De commissie vindt de bijdrage van DOEK aan de culturele diversiteit in het aanbod gering. De aanvraag gaat in op de nadruk die DOEK legt op het vieren van verschillen: hoe pluriformer de muziek, hoe beter. DOEK wil de diversiteit in de muziekprogrammering verder vergroten door allianties aan te gaan met partners in Zuidoost zoals Lola Bae en Heesterveld Creative Community. De commissie vindt dat positief, maar DOEK geeft niet aan of al concrete afspraken hierover met de samenwerkingspartners zijn gemaakt en wat die inhouden. De commissie waardeert de intenties die de stichting beschrijft, maar de weinig uitgewerkte plannen hebben haar er niet van overtuigd dat DOEK veel impact op de culturele diversiteit van het aanbod zal hebben.

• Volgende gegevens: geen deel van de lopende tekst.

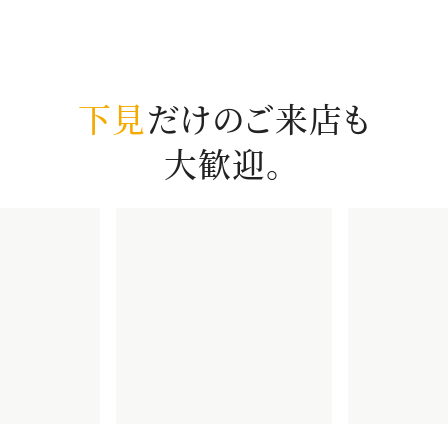
下見
だけのご来店も
大歓迎。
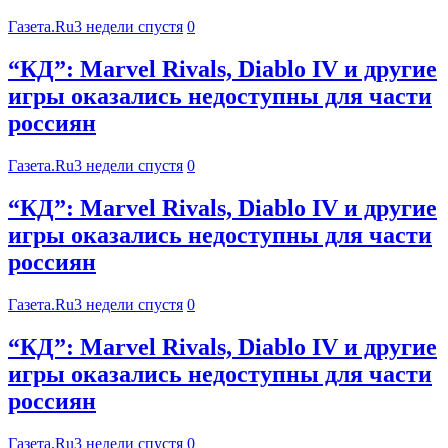
Газета.Ru
3 недели спустя
0
“КД”: Marvel Rivals, Diablo IV и другие
игры оказались недоступны для части
россиян
Газета.Ru
3 недели спустя
0
“КД”: Marvel Rivals, Diablo IV и другие
игры оказались недоступны для части
россиян
Газета.Ru
3 недели спустя
0
“КД”: Marvel Rivals, Diablo IV и другие
игры оказались недоступны для части
россиян
Газета.Ru
3 недели спустя
0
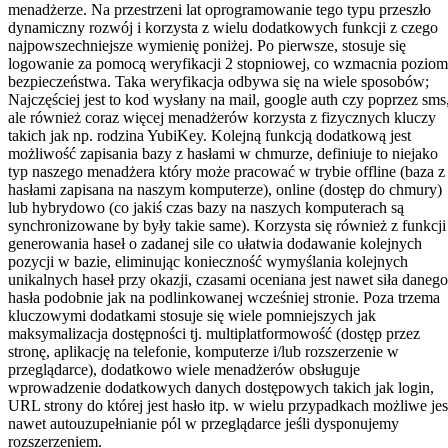
menadżerze. Na przestrzeni lat oprogramowanie tego typu przeszło
dynamiczny rozwój i korzysta z wielu dodatkowych funkcji z czego
najpowszechniejsze wymienię poniżej. Po pierwsze, stosuje się
logowanie za pomocą weryfikacji 2 stopniowej, co wzmacnia poziom
bezpieczeństwa. Taka weryfikacja odbywa się na wiele sposobów;
Najczęściej jest to kod wysłany na mail, google auth czy poprzez sms
ale również coraz więcej menadżerów korzysta z fizycznych kluczy
takich jak np. rodzina YubiKey. Kolejną funkcją dodatkową jest
możliwość zapisania bazy z hasłami w chmurze, definiuje to niejako
typ naszego menadżera który może pracować w trybie offline (baza z
hasłami zapisana na naszym komputerze), online (dostęp do chmury)
lub hybrydowo (co jakiś czas bazy na naszych komputerach są
synchronizowane by były takie same). Korzysta się również z funkcji
generowania haseł o zadanej sile co ułatwia dodawanie kolejnych
pozycji w bazie, eliminując konieczność wymyślania kolejnych
unikalnych haseł przy okazji, czasami oceniana jest nawet siła danego
hasła podobnie jak na podlinkowanej wcześniej stronie. Poza trzema
kluczowymi dodatkami stosuje się wiele pomniejszych jak
maksymalizacja dostępności tj. multiplatformowość (dostęp przez
stronę, aplikację na telefonie, komputerze i/lub rozszerzenie w
przeglądarce), dodatkowo wiele menadżerów obsługuje
wprowadzenie dodatkowych danych dostępowych takich jak login,
URL strony do której jest hasło itp. w wielu przypadkach możliwe jes
nawet autouzupełnianie pól w przeglądarce jeśli dysponujemy
rozszerzeniem.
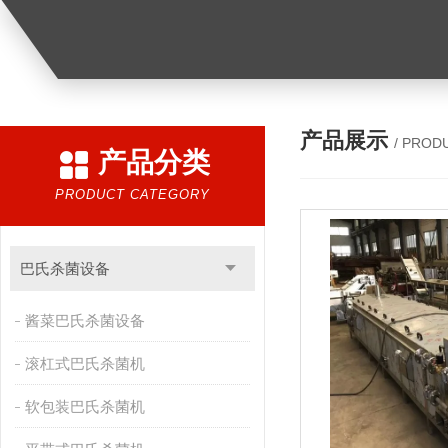
产品展示
/ PROD
产品分类
PRODUCT CATEGORY
巴氏杀菌设备
酱菜巴氏杀菌设备
滚杠式巴氏杀菌机
软包装巴氏杀菌机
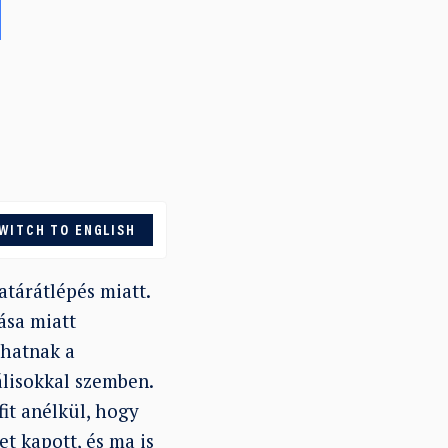
e
WITCH TO ENGLISH
atárátlépés miatt.
ása miatt
bhatnak a
álisokkal szemben.
it anélkül, hogy
t kapott, és ma is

In de stadsdelen Zuidoost en Noord onderzoekt DOEK de mogelijkheden voor langdurige samenwerkingsvormen om zo in de loop van de jaren een nieuw cultureel divers publiek aan te spreken. De commissie ziet in het plan niet veel meer dan de intentie om tot een cultureel meer diverse publiekssamenstelling te komen; een concrete aanpak om dit te bereiken ontbreekt. Om met improvisatiemuziek een brug te slaan naar een cultureel divers publiek is in de ogen van de commissie meer nodig dan nieuwsgierigheid of onderzoek. Daarom is de commissie van mening dat DOEK geen bijdrage levert aan het bereiken van een cultureel divers publiek.

De commissie stelt vast dat DOEK geen duidelijk plan heeft op het gebied van de diversiteit van het personeelsbestand en bestuur. 
Het bestuur heeft een lid met een cultureel diverse achtergrond. In de aanvraag stelt de organisatie dat ze op zoek gaat naar een vrouwelijke medewerker met kennis van het stadsdeel Zuidoost. De commissie vindt dit niet toereikend om de organisatie cultureel diverser te maken. De organisatie stelt in de samenstelling van de artistieke commissie een diverse internationale scene te weerspiegelen wat betreft nationaliteit en gender. Dit betekent naar mening van de commissie niet noodzakelijk dat ruimte wordt gemaakt voor culturele diversiteit in de zin van een bredere representatie van de verschillende culturele achtergronden van de stad. De commissie ziet geen overtuigende visie of concreet plan om die culturele diversiteit binnen de organisatie te versterken.


Conclusie

De commissie adviseert de aanvraag van Stichting DOEK te honoreren met het gevraagde subsidiebedrag van € 90.000 per jaar. De commissie constateert dat er na beoordeling van alle aanvragen onvoldoende budget beschikbaar is om de aanvraag te honoreren.

De aanvraag is beoordeeld binnen de adviescommissie Muziek en Muziektheater.